*** Data supplied

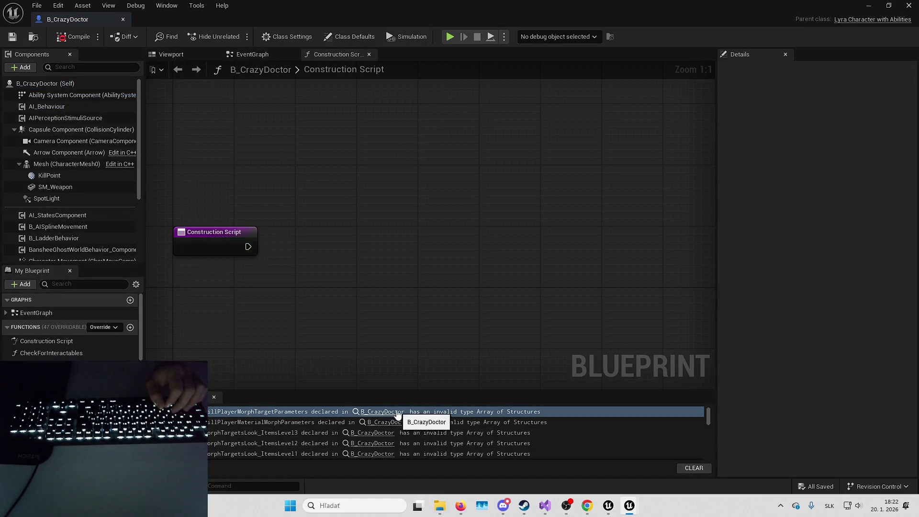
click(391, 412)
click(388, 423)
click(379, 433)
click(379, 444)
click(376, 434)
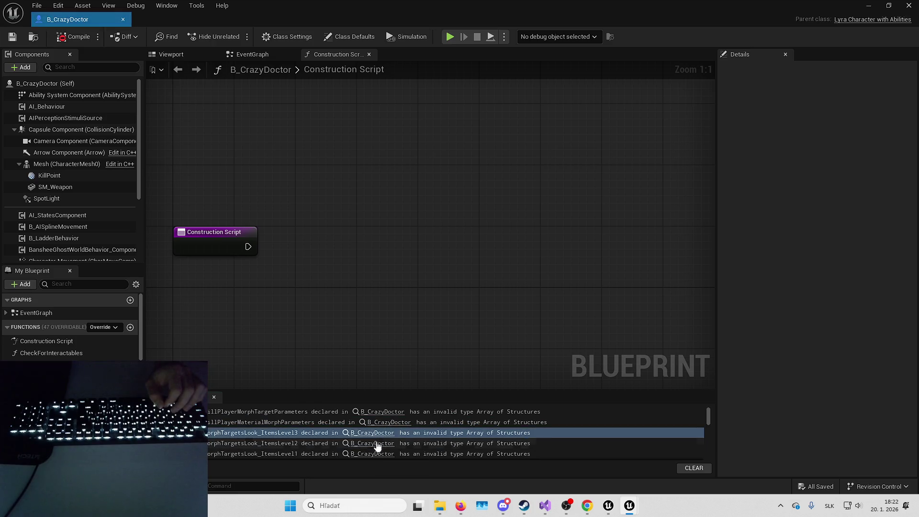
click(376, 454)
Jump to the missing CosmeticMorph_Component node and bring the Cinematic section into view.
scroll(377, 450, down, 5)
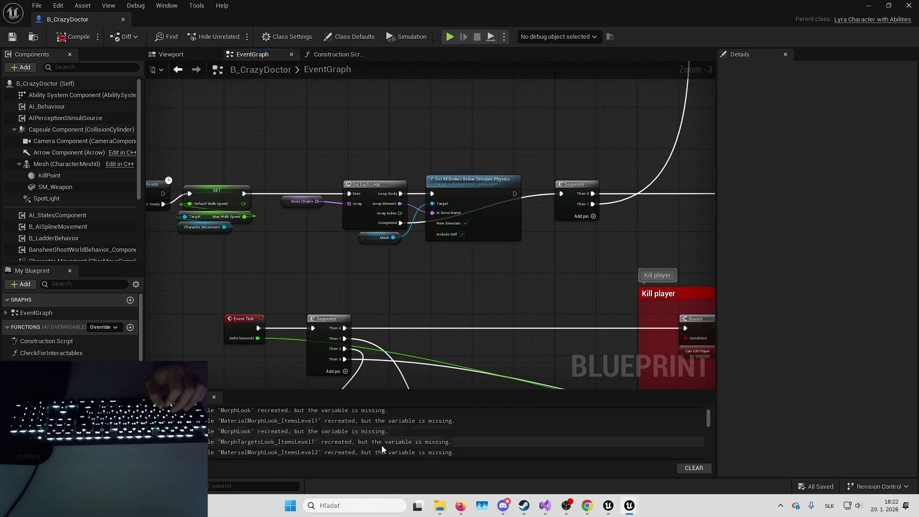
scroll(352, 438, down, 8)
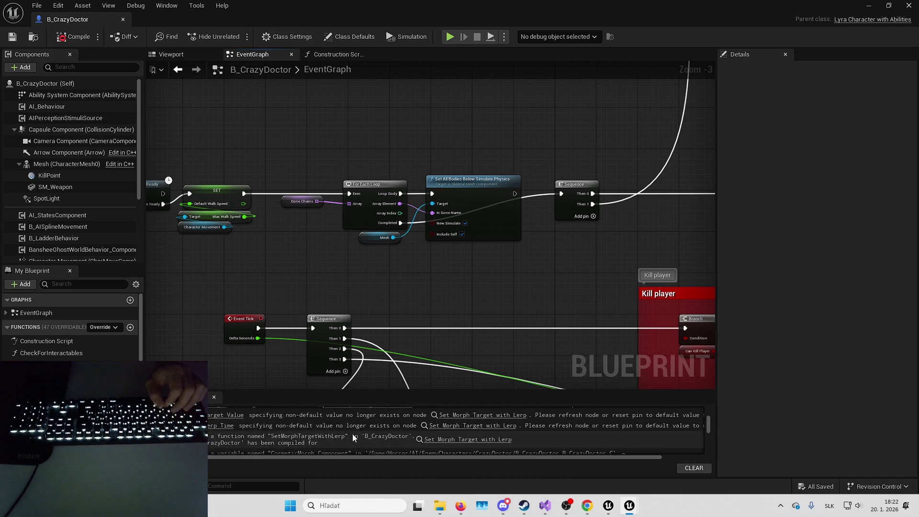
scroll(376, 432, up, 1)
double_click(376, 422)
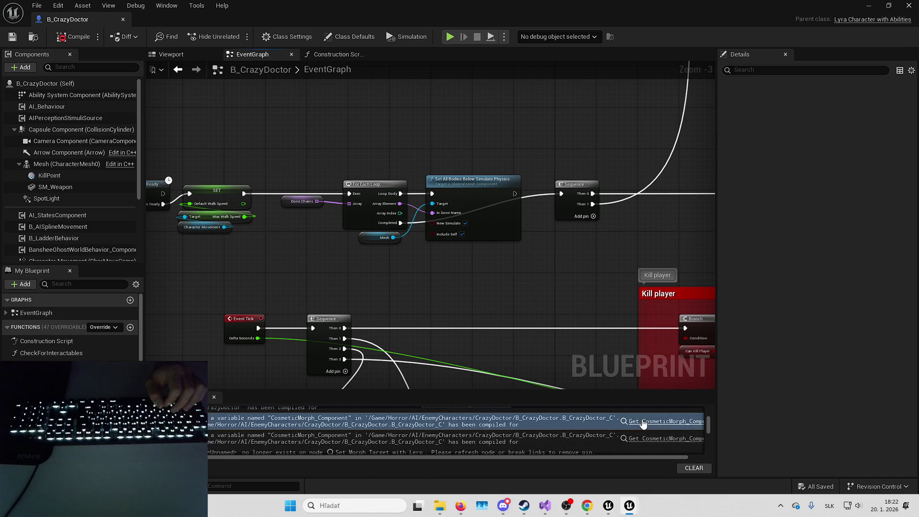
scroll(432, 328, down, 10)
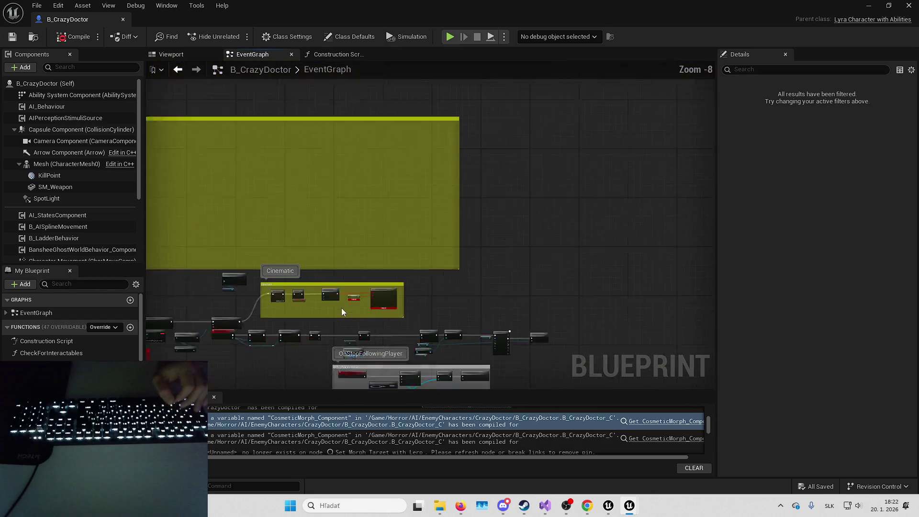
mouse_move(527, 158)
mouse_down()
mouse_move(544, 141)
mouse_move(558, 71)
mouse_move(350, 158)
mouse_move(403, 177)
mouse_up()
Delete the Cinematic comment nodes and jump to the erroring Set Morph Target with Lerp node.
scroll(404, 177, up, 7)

******

Task goal:
In your copy, repeat the records above exactly and include no images.

Solution to this exercise:
click(391, 412)
click(388, 423)
click(379, 433)
click(379, 444)
click(376, 434)
click(376, 454)
Jump to the missing CosmeticMorph_Component node and bring the Cinematic section into view.
scroll(377, 450, down, 5)
scroll(352, 438, down, 8)
scroll(376, 432, up, 1)
double_click(376, 422)
scroll(432, 328, down, 10)
mouse_move(527, 158)
mouse_down()
mouse_move(544, 141)
mouse_move(558, 71)
mouse_move(350, 158)
mouse_move(403, 177)
mouse_up()
Delete the Cinematic comment nodes and jump to the erroring Set Morph Target with Lerp node.
scroll(404, 177, up, 7)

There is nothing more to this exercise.